Tomás gargalhava e não conseguia conter o riso. Marcos se sentiu pequeno, muito pequeno, menor do que jamais se sentira. Os sentimentos que vinham à tona a cada gargalhada tão igual à de sua sereia eram confusos: raiva, amor, ímpeto assassino e incontrolável animação se misturavam num frenesi que acabou num golpe no estômago. No de Tomás, o que Marcos recebeu foi no coração. De alguma forma, a junção da gargalhada com o soco desferido pelo rapaz religioso acabou por colocar o grego estirado no chão com falta de ar, caçando oxigênio com a garganta e não conseguindo nenhum.

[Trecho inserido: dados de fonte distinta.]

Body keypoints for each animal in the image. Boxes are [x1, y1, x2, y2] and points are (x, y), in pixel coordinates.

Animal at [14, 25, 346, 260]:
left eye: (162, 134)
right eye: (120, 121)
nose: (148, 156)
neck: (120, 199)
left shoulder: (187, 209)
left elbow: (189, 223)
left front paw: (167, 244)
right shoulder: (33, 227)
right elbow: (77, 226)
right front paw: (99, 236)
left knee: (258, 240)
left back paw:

Marcos, em prantos, não sabia o que fazer. De amante promissor a assassino ocasional em uma hora, o ímpeto passional da mente simples de um rapaz carente e a bondade que invade o coração quando se vê um ser humano virando do avesso na sua frente o lançou num volumoso beijo da vida. Inserindo seu hálito na essência de Tomás, fez com que sentisse uma completude singular. Parecia que, ali, no hálito, no ar que preenche o pulmão, dentro dos muros de Tróia, ele encontrava sua Helena, ele podia sentir os ecos da mulher que tanto o encantou. Ela estava presa dentro do crápula desalmado de olhos vítreos!
Tomado por heroísmo digno do Bardo, Marcos se afastou do monstro aprisionador de donzelas e o apunhalou com o cotovelo na testa, fazendo a cabeça de Tomás ricochetear no chão e espirrar tinta vermelha. Não parava de sair tinta da cabeça do rapaz, um vermelho vivo que não podia ser sangue, sangue, apesar de ser a vida, não tem um vermelho vivo, curiosidade estranha. O belo rapaz não mais respondia e, triunfante, Marcos se levantava de cima do corpo estendido: olhava ao redor e diversas pessoas se aglomeravam para ver o que acontecia, espantadas com o sangue derramado.
Marcos sentou no banco e resolveu esperar o que acontecia. Aos poucos, o corpo de Tomás foi se enrolando e transformando num ovo gigante. Esse ovo, exatamente às 7 horas, chocou e de lá saiu ela, nua, bela, singular, macia, sedutora, entretanto as fotos prometiam um olhar negro e os que o encaravam eram azuis. O louro cabelo entrelaçou o pescoço e a cabeça de Marcos num abraço caloroso e apaixonado e, então, a mediocridade surgiu: “Qual o seu nome, afinal?”. Ela sorriu e as únicas palavras que saíram com o hálito fresco foram “Maria. Mas você já sabia disso!”
Em sua onisciência, Marcos retrucou que sempre soube, sempre soubera e sempre saberia, só que precisava confirmar de seus lábios doces e fantásticos. Ela riu. Ele hesitou. Ela beijou. Finalmente conversaram divinamente, tiveram o mesmo diálogo que Afrodite gostava de ter com os demais, falas perfeitas, pontuações impecáveis, acentuação correta: a fala se misturava à escrita e, nesse misto de ser e não-ser, acabaram por se enterrarem num oceano em branco, um deserto de sal, uma chuva de açúcar. Uma folha em branco para que, com a tinta de Tomás, desenhassem o que quisessem.